--- START ---

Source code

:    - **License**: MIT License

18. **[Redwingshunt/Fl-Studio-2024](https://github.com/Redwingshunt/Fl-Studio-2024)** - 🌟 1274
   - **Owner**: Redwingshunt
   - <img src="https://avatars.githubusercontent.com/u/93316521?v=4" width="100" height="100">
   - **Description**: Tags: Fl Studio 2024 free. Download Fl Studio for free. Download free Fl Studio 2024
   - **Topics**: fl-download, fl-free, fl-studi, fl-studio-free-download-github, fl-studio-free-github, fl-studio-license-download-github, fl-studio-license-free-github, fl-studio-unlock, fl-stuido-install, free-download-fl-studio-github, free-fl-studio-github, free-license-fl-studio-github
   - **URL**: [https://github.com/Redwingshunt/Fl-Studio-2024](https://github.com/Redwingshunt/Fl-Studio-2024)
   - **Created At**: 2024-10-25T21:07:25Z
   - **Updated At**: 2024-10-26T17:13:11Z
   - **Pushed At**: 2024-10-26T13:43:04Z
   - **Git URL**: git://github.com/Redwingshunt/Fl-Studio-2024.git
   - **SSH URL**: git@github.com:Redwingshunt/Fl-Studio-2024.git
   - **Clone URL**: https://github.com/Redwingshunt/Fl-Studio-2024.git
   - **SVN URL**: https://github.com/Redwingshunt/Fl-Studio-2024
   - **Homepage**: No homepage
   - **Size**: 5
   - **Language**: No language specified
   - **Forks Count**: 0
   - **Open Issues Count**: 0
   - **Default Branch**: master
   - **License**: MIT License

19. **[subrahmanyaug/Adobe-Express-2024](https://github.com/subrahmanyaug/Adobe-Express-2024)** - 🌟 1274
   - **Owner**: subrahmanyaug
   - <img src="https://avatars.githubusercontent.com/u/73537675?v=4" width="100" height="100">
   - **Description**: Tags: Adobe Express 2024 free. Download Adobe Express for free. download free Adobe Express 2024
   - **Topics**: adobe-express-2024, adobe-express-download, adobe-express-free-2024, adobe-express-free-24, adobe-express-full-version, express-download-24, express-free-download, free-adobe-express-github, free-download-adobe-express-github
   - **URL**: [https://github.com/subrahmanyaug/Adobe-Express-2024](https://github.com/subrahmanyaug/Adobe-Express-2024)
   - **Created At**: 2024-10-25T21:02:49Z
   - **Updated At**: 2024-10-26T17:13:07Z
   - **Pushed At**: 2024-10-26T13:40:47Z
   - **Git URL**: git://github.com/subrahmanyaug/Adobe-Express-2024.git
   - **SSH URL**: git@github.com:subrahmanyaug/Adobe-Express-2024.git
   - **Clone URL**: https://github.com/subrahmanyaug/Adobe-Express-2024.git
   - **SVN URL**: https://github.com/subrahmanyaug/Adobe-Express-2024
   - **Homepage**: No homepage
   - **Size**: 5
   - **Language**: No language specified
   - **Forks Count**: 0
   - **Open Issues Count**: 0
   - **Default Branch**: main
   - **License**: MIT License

--- END ---

— INSTRUCTIONS TO FOLLOW —
Exactly as they stand, restate all the lines of the listing.

— ANSWER TO THIS PROBLEM —
Source code

:    - **License**: MIT License

18. **[Redwingshunt/Fl-Studio-2024](https://github.com/Redwingshunt/Fl-Studio-2024)** - 🌟 1274
   - **Owner**: Redwingshunt
   - <img src="https://avatars.githubusercontent.com/u/93316521?v=4" width="100" height="100">
   - **Description**: Tags: Fl Studio 2024 free. Download Fl Studio for free. Download free Fl Studio 2024
   - **Topics**: fl-download, fl-free, fl-studi, fl-studio-free-download-github, fl-studio-free-github, fl-studio-license-download-github, fl-studio-license-free-github, fl-studio-unlock, fl-stuido-install, free-download-fl-studio-github, free-fl-studio-github, free-license-fl-studio-github
   - **URL**: [https://github.com/Redwingshunt/Fl-Studio-2024](https://github.com/Redwingshunt/Fl-Studio-2024)
   - **Created At**: 2024-10-25T21:07:25Z
   - **Updated At**: 2024-10-26T17:13:11Z
   - **Pushed At**: 2024-10-26T13:43:04Z
   - **Git URL**: git://github.com/Redwingshunt/Fl-Studio-2024.git
   - **SSH URL**: git@github.com:Redwingshunt/Fl-Studio-2024.git
   - **Clone URL**: https://github.com/Redwingshunt/Fl-Studio-2024.git
   - **SVN URL**: https://github.com/Redwingshunt/Fl-Studio-2024
   - **Homepage**: No homepage
   - **Size**: 5
   - **Language**: No language specified
   - **Forks Count**: 0
   - **Open Issues Count**: 0
   - **Default Branch**: master
   - **License**: MIT License

19. **[subrahmanyaug/Adobe-Express-2024](https://github.com/subrahmanyaug/Adobe-Express-2024)** - 🌟 1274
   - **Owner**: subrahmanyaug
   - <img src="https://avatars.githubusercontent.com/u/73537675?v=4" width="100" height="100">
   - **Description**: Tags: Adobe Express 2024 free. Download Adobe Express for free. download free Adobe Express 2024
   - **Topics**: adobe-express-2024, adobe-express-download, adobe-express-free-2024, adobe-express-free-24, adobe-express-full-version, express-download-24, express-free-download, free-adobe-express-github, free-download-adobe-express-github
   - **URL**: [https://github.com/subrahmanyaug/Adobe-Express-2024](https://github.com/subrahmanyaug/Adobe-Express-2024)
   - **Created At**: 2024-10-25T21:02:49Z
   - **Updated At**: 2024-10-26T17:13:07Z
   - **Pushed At**: 2024-10-26T13:40:47Z
   - **Git URL**: git://github.com/subrahmanyaug/Adobe-Express-2024.git
   - **SSH URL**: git@github.com:subrahmanyaug/Adobe-Express-2024.git
   - **Clone URL**: https://github.com/subrahmanyaug/Adobe-Express-2024.git
   - **SVN URL**: https://github.com/subrahmanyaug/Adobe-Express-2024
   - **Homepage**: No homepage
   - **Size**: 5
   - **Language**: No language specified
   - **Forks Count**: 0
   - **Open Issues Count**: 0
   - **Default Branch**: main
   - **License**: MIT License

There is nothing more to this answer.